The chairman of the House Intelligence Committee said on Saturday that calls for a special prosecutor to investigate possible ties between Donald Trump advisers and the Russian government amount to a “witch hunt” and resemble the McCarthyism of the 1950s.
“At this point we can’t go on a witch hunt against any American people…just because they appeared in a news story,” California Rep. Devin Nunes told reporters at California Republican convention in Sacramento on Saturday, according to the San Francisco Gate.
“I have to have some evidence that some American actually had contact with Russians. And I don’t have that now. This is almost like McCarthyism revisited,” he added.
According to news outlets like The New York Times, the FBI is investigating whether several former Trump campaign advisers coordinated with Russian intelligence officials to influence the election. The reports, which the former advisers say are false, have led to increased calls for Attorney General Jeff Sessions to recuse himself from the probe and appoint a special prosecutor.
California Rep. Darrell Issa on Friday became the first Republican to join Democrats in calling for Sessions’ recusal.
But Nunes, whose committee reluctantly began investigating the Trump-Russia allegations, says that “right now there’s no evidence of anything” improper.
“Until this gets to a point that gets serious where there’s somebody that you know has had some affiliation with the Russian government of some kind — but right now that doesn’t exist. And so, and I hate to use this, but it’s a lot like a fake news story. It won’t go away,” said Nunes, who was a member of the Trump transition team.

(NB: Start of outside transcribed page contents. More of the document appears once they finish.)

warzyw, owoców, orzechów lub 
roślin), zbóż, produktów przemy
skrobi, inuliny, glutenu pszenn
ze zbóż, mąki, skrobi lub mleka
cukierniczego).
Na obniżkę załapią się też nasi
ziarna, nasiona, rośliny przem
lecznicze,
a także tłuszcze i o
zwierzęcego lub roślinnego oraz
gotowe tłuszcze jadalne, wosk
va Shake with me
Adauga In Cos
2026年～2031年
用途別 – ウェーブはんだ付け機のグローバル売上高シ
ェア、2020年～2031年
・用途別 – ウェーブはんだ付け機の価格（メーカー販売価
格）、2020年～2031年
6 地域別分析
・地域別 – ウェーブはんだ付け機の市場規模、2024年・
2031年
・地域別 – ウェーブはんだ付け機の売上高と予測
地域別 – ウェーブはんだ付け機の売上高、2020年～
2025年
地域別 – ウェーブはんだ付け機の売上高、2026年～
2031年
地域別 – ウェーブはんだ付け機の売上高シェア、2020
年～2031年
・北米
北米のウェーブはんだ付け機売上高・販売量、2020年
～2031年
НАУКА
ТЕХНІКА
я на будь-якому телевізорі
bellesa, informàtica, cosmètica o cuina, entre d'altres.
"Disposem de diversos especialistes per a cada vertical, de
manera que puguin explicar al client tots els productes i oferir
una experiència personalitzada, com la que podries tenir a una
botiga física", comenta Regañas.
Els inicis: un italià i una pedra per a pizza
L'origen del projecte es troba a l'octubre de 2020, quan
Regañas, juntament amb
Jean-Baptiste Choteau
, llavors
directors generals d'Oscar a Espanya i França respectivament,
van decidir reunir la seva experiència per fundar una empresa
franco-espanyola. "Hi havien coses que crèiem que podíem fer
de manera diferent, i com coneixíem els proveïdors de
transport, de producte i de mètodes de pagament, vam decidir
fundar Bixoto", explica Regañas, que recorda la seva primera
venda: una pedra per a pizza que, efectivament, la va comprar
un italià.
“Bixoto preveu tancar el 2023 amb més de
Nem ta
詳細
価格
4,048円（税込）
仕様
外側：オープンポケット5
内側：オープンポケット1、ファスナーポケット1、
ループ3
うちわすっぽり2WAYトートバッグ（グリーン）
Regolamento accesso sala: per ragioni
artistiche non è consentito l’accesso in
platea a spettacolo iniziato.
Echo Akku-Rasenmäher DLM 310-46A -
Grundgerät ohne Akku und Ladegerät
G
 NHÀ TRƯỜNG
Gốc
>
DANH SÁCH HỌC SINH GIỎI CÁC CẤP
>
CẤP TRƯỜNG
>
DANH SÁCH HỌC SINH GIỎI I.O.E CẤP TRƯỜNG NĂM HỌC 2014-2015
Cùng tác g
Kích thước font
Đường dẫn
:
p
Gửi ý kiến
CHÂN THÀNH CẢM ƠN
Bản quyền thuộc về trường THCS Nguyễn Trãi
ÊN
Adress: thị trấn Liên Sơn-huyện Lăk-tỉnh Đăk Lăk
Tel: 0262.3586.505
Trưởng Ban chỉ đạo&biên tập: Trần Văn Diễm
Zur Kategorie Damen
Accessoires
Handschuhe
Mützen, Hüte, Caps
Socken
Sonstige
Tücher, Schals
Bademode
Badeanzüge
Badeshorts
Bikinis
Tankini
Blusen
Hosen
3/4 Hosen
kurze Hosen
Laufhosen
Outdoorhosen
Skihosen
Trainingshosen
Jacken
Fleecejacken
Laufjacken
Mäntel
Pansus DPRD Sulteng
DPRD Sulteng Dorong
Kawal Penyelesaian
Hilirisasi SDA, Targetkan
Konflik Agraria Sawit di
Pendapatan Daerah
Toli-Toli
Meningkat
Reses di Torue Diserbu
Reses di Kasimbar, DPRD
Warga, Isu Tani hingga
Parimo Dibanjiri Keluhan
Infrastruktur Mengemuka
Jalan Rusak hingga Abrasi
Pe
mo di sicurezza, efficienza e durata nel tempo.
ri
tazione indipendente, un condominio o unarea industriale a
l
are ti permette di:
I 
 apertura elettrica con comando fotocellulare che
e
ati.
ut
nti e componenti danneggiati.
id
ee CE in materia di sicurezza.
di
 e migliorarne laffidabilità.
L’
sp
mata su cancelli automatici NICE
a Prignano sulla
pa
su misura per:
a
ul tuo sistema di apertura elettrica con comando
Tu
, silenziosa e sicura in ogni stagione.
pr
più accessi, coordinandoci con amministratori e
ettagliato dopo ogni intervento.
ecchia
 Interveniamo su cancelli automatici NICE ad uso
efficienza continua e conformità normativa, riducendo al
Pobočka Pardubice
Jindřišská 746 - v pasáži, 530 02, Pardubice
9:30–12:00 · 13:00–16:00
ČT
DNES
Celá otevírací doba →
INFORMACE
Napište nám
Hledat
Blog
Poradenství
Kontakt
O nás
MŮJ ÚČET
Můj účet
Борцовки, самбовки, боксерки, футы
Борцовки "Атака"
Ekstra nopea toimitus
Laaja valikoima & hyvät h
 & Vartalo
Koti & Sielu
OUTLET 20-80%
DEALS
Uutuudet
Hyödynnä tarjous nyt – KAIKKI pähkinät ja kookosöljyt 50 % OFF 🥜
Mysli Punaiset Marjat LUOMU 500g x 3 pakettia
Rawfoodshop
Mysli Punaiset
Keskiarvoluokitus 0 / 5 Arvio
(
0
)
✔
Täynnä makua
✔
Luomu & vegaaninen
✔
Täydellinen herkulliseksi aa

The New York Times reported earlier this month that the FBI is looking into whether the former Trump campaign advisers had discussions with Russian intelligence agents about the election. The report states that the advisers were in frequent phone contact with Russian government officials.
However, the report also noted that federal investigators do not yet have evidence that the communications included discussions of the presidential election. The reports also do not make clear whether federal investigators know whether the Trump advisers were aware that the people they are said to have talked with were working for the Kremlin.
The four current and former Trump advisers who have been identified as part of the probe have all denied talking with Russian government officials during the campaign. They also say they have not been contacted by the FBI to discuss the matter.
The White House’s efforts to bat down the Times’ report has led to further calls from Democrats to appoint a special prosecutor.
It was reported earlier this week that White House chief of staff Reince Priebus asked FBI director Jim Comey and his deputy, Andrew McCabe, if there was anything the bureau could do to rebut the reports.
CNN, which broke the story, characterized Priebus’ request as improper. But the White House claimed on Friday that Priebus asked Comey and McCabe if anything could be done only after McCabe told Priebus that the Times story was “bullshit.”